Thresholds prevent brief spikes from opening episodes and transient dips from closing them prematurely. The episode waits in pending until the problem is confirmed, and waits in recovering until the resolution is confirmed.

A series is the ongoing relationship between a rule and one specific thing it monitors.

Your rule monitors services. Each service it tracks has its own series, one for checkout-service, one for payment-service, and so on. A series exists for as long as that rule keeps monitoring that service.

Think of it like a patient's medical file. The file exists as long as the patient is in the system. Individual health incidents come and go, but the file persists.

An episode lives inside a series. A series can contain many episodes over its lifetime, one for each time that service had a problem.

Series: checkout-service
│
├── Episode 1: errors on April 10 (active → inactive)
├── Episode 2: errors on April 15 (active → inactive)
└── Episode 3: errors on April 18 (active right now)
		

The series is the container. Episodes are the individual problems that happened within it.
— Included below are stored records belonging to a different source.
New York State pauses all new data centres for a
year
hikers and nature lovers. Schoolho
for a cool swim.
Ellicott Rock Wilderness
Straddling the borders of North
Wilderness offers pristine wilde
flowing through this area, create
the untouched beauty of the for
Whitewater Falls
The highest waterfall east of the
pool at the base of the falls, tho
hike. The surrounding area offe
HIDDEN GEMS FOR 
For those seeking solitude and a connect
When the series breaches again after recovering, a new episode starts.

This means you can track "the checkout service was broken from 02:14 to 03:21" and "the payment service was broken at the same time" as separate episodes, even when both come from the same rule.

Tip

Snooze operates at the series level, not the episode level. If you snooze checkout-service, you're silencing all notifications from that series for the next X hours, regardless of how many new episodes start during that time. You're quieting a specific ongoing situation, not a single alert.

Concept Analogy
Rule A security camera watching the building
Series The camera's feed for one specific door
Episode A specific incident caught on that feed
Rule events The individual video frames

The camera runs continuously (rule), always watching door 3 (series). One night someone breaks in. That's an episode. The frames captured during the break-in are the rule events.
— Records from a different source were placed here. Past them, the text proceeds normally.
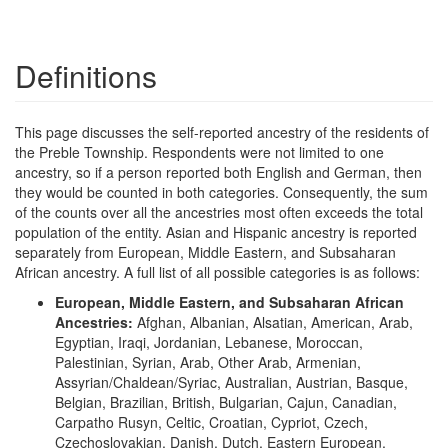
Definitions
This page discusses the self-reported ancestry of the residents of
the Preble Township. Respondents were not limited to one
ancestry, so if a person reported both English and German, then
they would be counted in both categories. Consequently, the sum
of the counts over all the ancestries most often exceeds the total
population of the entity. Asian and Hispanic ancestry is reported
separately from European, Middle Eastern, and Subsaharan
African ancestry. A full list of all possible categories is as follows:
European, Middle Eastern, and Subsaharan African
Ancestries:
Afghan, Albanian, Alsatian, American, Arab,
Egyptian, Iraqi, Jordanian, Lebanese, Moroccan,
Palestinian, Syrian, Arab, Other Arab, Armenian,
Assyrian/Chaldean/Syriac, Australian, Austrian, Basque,
Belgian, Brazilian, British, Bulgarian, Cajun, Canadian,
Carpatho Rusyn, Celtic, Croatian, Cypriot, Czech,
Czechoslovakian, Danish, Dutch, Eastern European,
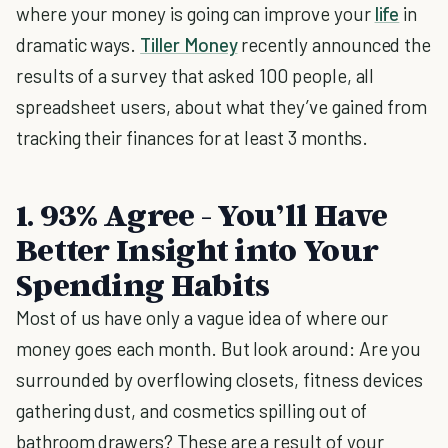
where your money is going can improve your
life
in
dramatic ways.
Tiller Money
recently announced the
results of a survey that asked 100 people, all
spreadsheet users, about what they’ve gained from
tracking their finances for at least 3 months.
1. 93% Agree - You’ll Have
Better Insight into Your
Spending Habits
Most of us have only a vague idea of where our
money goes each month. But look around: Are you
surrounded by overflowing closets, fitness devices
gathering dust, and cosmetics spilling out of
bathroom drawers? These are a result of your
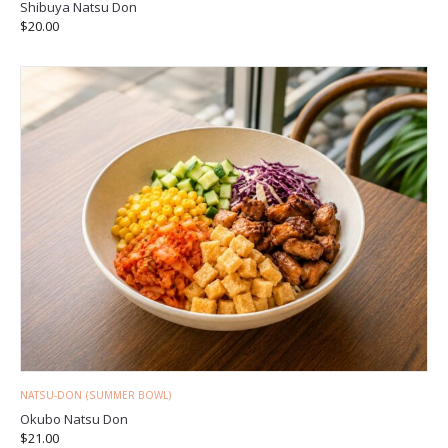
Shibuya Natsu Don
$
20.00
NATSU-DON (SUMMER BOWL)
Okubo Natsu Don
$
21.00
Every time a rule finds a match, it writes a document to .rule-events. Whether that document is a signal or an alert depends on the rule's mode, and that choice determines whether the system only records what happened or actively tracks it through to resolution.
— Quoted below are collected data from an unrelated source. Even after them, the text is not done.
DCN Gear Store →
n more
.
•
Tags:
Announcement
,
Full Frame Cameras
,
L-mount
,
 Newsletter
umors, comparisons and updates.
A signal is a one-time observation. The system writes it and moves on, no lifecycle, no notifications, no follow-up. An alert participates in an episode. The system links it to every other document from the same problem, tracks the lifecycle states, and routes notifications through action policies.

Type What it is When it's created
Signal A point-in-time record that the query matched (type: signal). Stored in .rule-events. Rules in Detect mode
Alert A lifecycle-tracked episode with type: alert and episode.* fields. Stored in .rule-events. Rules in Alert mode

A rule in Detect mode only writes signals. It never opens episodes, so action policies have nothing to match against.

Alert events are stored in .rule-events. Triage actions (acknowledge, snooze, resolve) are stored in .alert-actions. Both are queryable in Discover.

Every time you take an action on an episode — acknowledging it, snoozing it, resolving it, editing its tags — Kibana writes a new document to .alert-actions. These documents are append-only and can be queried in Discover for auditing and metrics such as mean time to acknowledge (MTTA).

Both .rule-events and .alert-actions are data streams, append-only, time-series stores optimized for writes. On every rule evaluation, Kibana writes a new document to .rule-events rather than updating the previous one. Each document is a point-in-time snapshot. The episode.status field records the lifecycle state the episode was in at that exact evaluation. Nothing is overwritten.

Because every evaluation produces its own document, you can reconstruct the full history of an episode by querying all documents that share the same episode.id.

Retention is managed automatically through ILM. Older backing indices move through storage tiers and are deleted when the retention window expires. You do not need to manually remove documents. Kibana manages versioning, retention, and lifecycle for both streams. Do not change their mappings or index settings.